Interview de Ricardo  Santos  : Économiste au sein de la banque BNP Paribas

Ricardo Santos

Économiste au sein de la banque BNP Paribas

L'Espagne ne devrait pas formuler officiellement sa demande d'aide avant octobre

Publié le 08 Août 2012

Selon vous, une demande officielle d’une aide supplémentaire de la part de l’Espagne semble très difficile à éviter. Vous estimez qu’il y a eu un changement dans la manière de communiquer du premier ministre espagnol, Mariano Rajoy. Vendredi dernier, ce dernier semblait plus enclin à considérer une demande.
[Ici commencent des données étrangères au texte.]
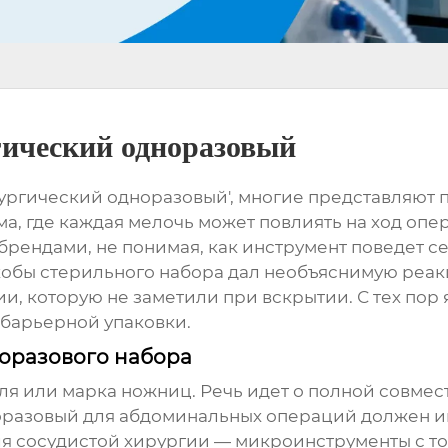
ический одноразовый
ргический одноразовый', многие представляют п
а, где каждая мелочь может повлиять на ход опе
рендами, не понимая, как инструмент поведет себ
кобы стерильного набора дал необъяснимую реак
, которую не заметили при вскрытии. С тех пор 
 барьерной упаковки.
норазового набора
еля или марка ножниц. Речь идет о полной совме
оразовый
для абдоминальных операций должен им
для сосудистой хирургии — микроинструменты с то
Pourriez-vous nous expliquer ce qui vous a conduit à cette conclusion ?
Contrairement à la conférence tenue jeudi avec le premier ministre italien, Mariano Rajoy n’a pas écarté vendredi la possibilité de formuler une demande auprès du Fonds européen de stabilité financière. Il a indiqué qu’il agirait dans les meilleurs intérêts de l’Espagne et qu’aucune décision définitive n’avait été prise à ce stade. Plus tard, lors de la même conférence de presse, M Rajoy a précisé que cette demande dépendrait des détails du programme de rachats des titres de dette de la Banque central européenne, ce qui suppose au final que le gouvernement espagnol réfléchit sérieusement à cette option.
Plus important encore, le fait que seulement un jour après la conférence de presse de Mario Draghi, M Rajoy ait déjà exprimé des doutes sur la réticence manifestée jusque là à l’égard de la sollicitation de cette nouvelle aide extérieure montre encore une fois que le gouvernement espagnol a décidé d’ouvrir la porte à cette éventualité.

Selon M Rajoy, la donne n’est pas la même si la BCE accepte de se porter acquéreuse de titres de dette à 6 mois, à 3 ans ou à 5 ans. Qu’est-ce que cela vous évoque comme commentaires ?

Par ces propos, M Rajoy laisse entendre que le gouvernement espagnol évaluera, avant de solliciter une aide, de quelle manière les rachats de la BCE peuvent influencer les projets d’émissions obligataires du pays et quel montant il sera nécessaire de réclamer auprès du FESF/MES.

Avez-vous une idée du montant que pourrait demander l’Espagne ?
A ce stade, cela n’est pas clair. Cela dépendra des intentions du plan d’aide. Celui ci aura-t-il une cible en termes de montant ou en termes de duration.
Vous considérez que l’Espagne a encore du temps pour formuler une demande officielle d’aide…
Les besoins de liquidités du pays devraient se faire le plus ressentir en octobre. Le pays devra alors rembourser 20 milliards d’euros.

Cette aide pourrait alors être demandée soit après que la BCE ait donné les détails de son intervention ou si la situation financière venait à se dégrader fortement dans d’autres grandes régions espagnoles. Quelle hypothèse vous semble la plus plausible aujourd’hui ?
Je pense que les deux hypothèses ont autant de chances de se vérifier dans le même horizon de temps. Les détails de l’intervention de la Banque centrale européenne ne devraient pas être dévoilés avant mi-septembre ou même octobre.
Les besoins de refinancement des régions constituent déjà une préoccupation. Ces besoins devraient être encore plus critiques d’ici octobre. Ainsi, même si d’autres régions suivent le pas de Valence ou de Murcie, et se voient contraintes à taper dans les lignes de crédit du gouvernement, cela devrait s’observer uniquement après octobre. Il est important de mentionner que le mécanisme de financement des régions est pour le moment assuré, en ce que le gouvernement espagnol a décidé de puiser dans la loterie espagnole à hauteur de 6 milliards d’euros.